The U.S. Food and Drug Administration on Tuesday approved an expanded indication for Casgevy, the CRISPR-based gene therapy developed by Vertex Pharmaceuticals and CRISPR Therapeutics, allowing its use in children aged 5 to 11 with severe sickle cell disease. The decision marks the first time a gene-editing therapy has been cleared for use in a pediatric population this young, a milestone that experts say could transform treatment for thousands of children in the United States.
The approval was based on data from the CLIMB SCD-131 pediatric trial, which enrolled 38 children across 12 medical centers in the U.S. and Europe. Results showed that 94% of treated children were free of vaso-occlusive crises for at least 12 months following infusion, with a safety profile consistent with the myeloablative conditioning regimen required before treatment. Vertex CEO Reshma Kewalramani called the approval 'a profound moment for families who have watched their children suffer through repeated pain crises and hospitalizations.'
Sickle cell disease affects approximately 100,000 people in the United States, disproportionately impacting Black and Hispanic communities. While Casgevy was approved for patients aged 12 and older in December 2023, pediatric hematologists had long argued that earlier intervention could prevent cumulative organ damage. Dr. Monica Bhatia, director of the pediatric stem cell transplant program at Columbia University Irving Medical Center, said the expanded approval 'gives us the chance to intervene before these children develop irreversible complications in their lungs, kidneys, and brain.'
The treatment's cost remains a significant barrier. Casgevy carries a list price of $2.2 million per patient, and the intensive hospitalization required for bone marrow conditioning adds substantially to the total expense. Medicaid, which covers a large proportion of sickle cell patients, has been negotiating outcomes-based agreements with Vertex in several states. The Centers for Medicare and Medicaid Services indicated Tuesday that it would issue updated guidance to state Medicaid programs within 60 days to facilitate coverage.

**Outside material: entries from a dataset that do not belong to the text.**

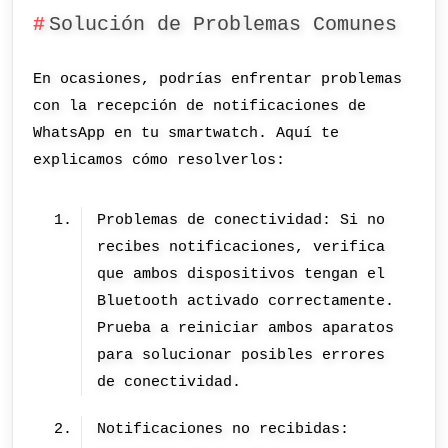
Solución de Problemas Comunes
En ocasiones, podrías enfrentar problemas
con la recepción de notificaciones de
WhatsApp en tu smartwatch. Aquí te
explicamos cómo resolverlos:
Problemas de conectividad: Si no
recibes notificaciones, verifica
que ambos dispositivos tengan el
Bluetooth activado correctamente.
Prueba a reiniciar ambos aparatos
para solucionar posibles errores
de conectividad.
Notificaciones no recibidas:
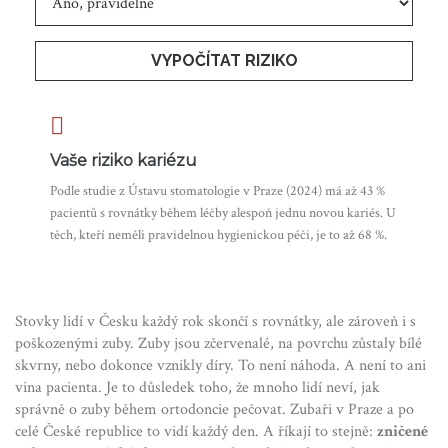
VYPOČÍTAT RIZIKO
Vaše riziko kariézu
Podle studie z Ústavu stomatologie v Praze (2024) má až 43 %
pacientů s rovnátky během léčby alespoň jednu novou kariés. U
těch, kteří neměli pravidelnou hygienickou péči, je to až 68 %.
Stovky lidí v Česku každý rok skončí s rovnátky, ale zároveň i s
poškozenými zuby. Zuby jsou zčervenalé, na povrchu zůstaly bílé
skvrny, nebo dokonce vznikly díry. To není náhoda. A není to ani
vina pacienta. Je to důsledek toho, že mnoho lidí neví, jak
správně o zuby během ortodoncie pečovat. Zubaři v Praze a po
celé České republice to vidí každý den. A říkají to stejně:
zničené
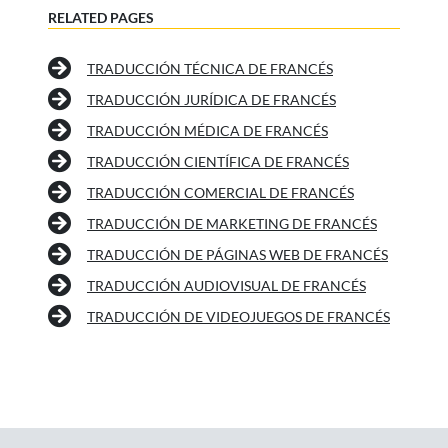
RELATED PAGES
TRADUCCIÓN TÉCNICA DE FRANCÉS
TRADUCCIÓN JURÍDICA DE FRANCÉS
TRADUCCIÓN MÉDICA DE FRANCÉS
TRADUCCIÓN CIENTÍFICA DE FRANCÉS
TRADUCCIÓN COMERCIAL DE FRANCÉS
TRADUCCIÓN DE MARKETING DE FRANCÉS
TRADUCCIÓN DE PÁGINAS WEB DE FRANCÉS
TRADUCCIÓN AUDIOVISUAL DE FRANCÉS
TRADUCCIÓN DE VIDEOJUEGOS DE FRANCÉS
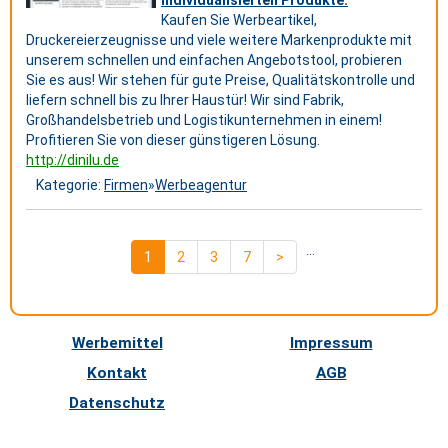
individualisierten Produkte.
Kaufen Sie Werbeartikel,
Druckereierzeugnisse und viele weitere Markenprodukte mit
unserem schnellen und einfachen Angebotstool, probieren
Sie es aus! Wir stehen für gute Preise, Qualitätskontrolle und
liefern schnell bis zu Ihrer Haustür! Wir sind Fabrik,
Großhandelsbetrieb und Logistikunternehmen in einem!
Profitieren Sie von dieser günstigeren Lösung.
http://dinilu.de
Kategorie:
Firmen
»
Werbeagentur
...
1
2
3
7
>
Werbemittel
Impressum
Kontakt
AGB
Datenschutz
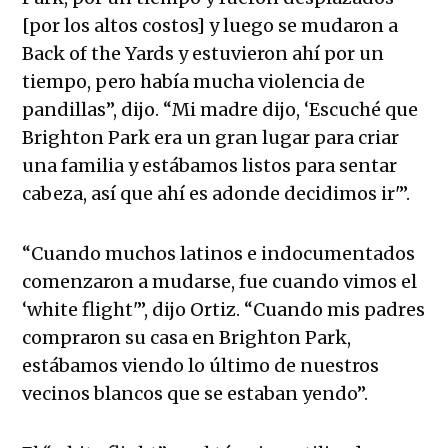
[por los altos costos] y luego se mudaron a
Back of the Yards y estuvieron ahí por un
tiempo, pero había mucha violencia de
pandillas”, dijo. “Mi madre dijo, ‘Escuché que
Brighton Park era un gran lugar para criar
una familia y estábamos listos para sentar
cabeza, así que ahí es adonde decidimos ir'”.
“Cuando muchos latinos e indocumentados
comenzaron a mudarse, fue cuando vimos el
‘white flight'”, dijo Ortiz. “Cuando mis padres
compraron su casa en Brighton Park,
estábamos viendo lo último de nuestros
vecinos blancos que se estaban yendo”.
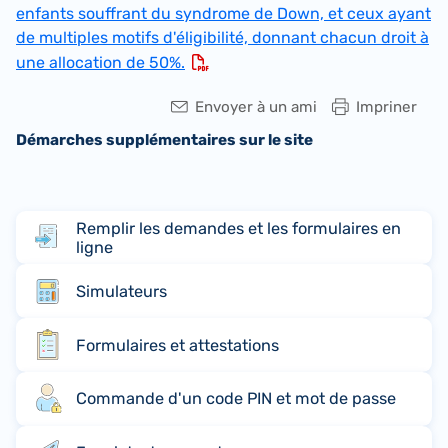
enfants souffrant du syndrome de Down, et ceux ayant
de multiples motifs d'éligibilité, donnant chacun droit à
une allocation de 50%.
Envoyer à un ami
Impriner
Démarches supplémentaires sur le site
Remplir les demandes et les formulaires en
ligne
Simulateurs
Formulaires et attestations
Commande d'un code PIN et mot de passe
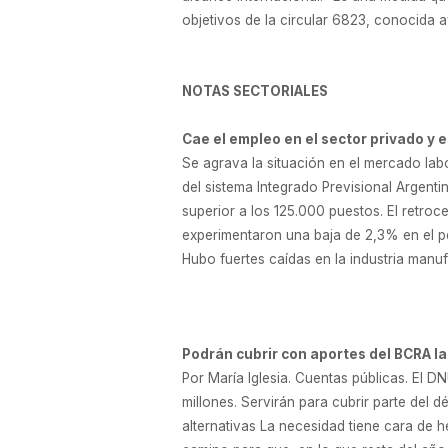
objetivos de la circular 6823, conocida a
NOTAS SECTORIALES
Cae el empleo en el sector privado y e
Se agrava la situación en el mercado labo
del sistema Integrado Previsional Argentin
superior a los 125.000 puestos. El retroc
experimentaron una baja de 2,3% en el p
Hubo fuertes caídas en la industria manuf
Podrán cubrir con aportes del BCRA la
Por María Iglesia. Cuentas públicas. El 
millones. Servirán para cubrir parte del
alternativas La necesidad tiene cara de h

Patient advocacy groups, including the Sickle Cell Disease Association of America, welcomed the decision but cautioned that access gaps remain acute. Only 12 certified treatment centers in the U.S. currently have the infrastructure to administer Casgevy, and wait times already stretch beyond six months for adult patients. 'Approval is not access,' said SCDAA president Beverley Francis-Gibson. 'We need an urgent expansion of qualified centers, particularly in the South, where the burden of this disease is greatest.'
The FDA said it would require Vertex to conduct a 15-year post-market surveillance study to monitor long-term outcomes in pediatric patients, including potential off-target gene-editing effects. The European Medicines Agency is expected to rule on a similar pediatric indication by mid-2026.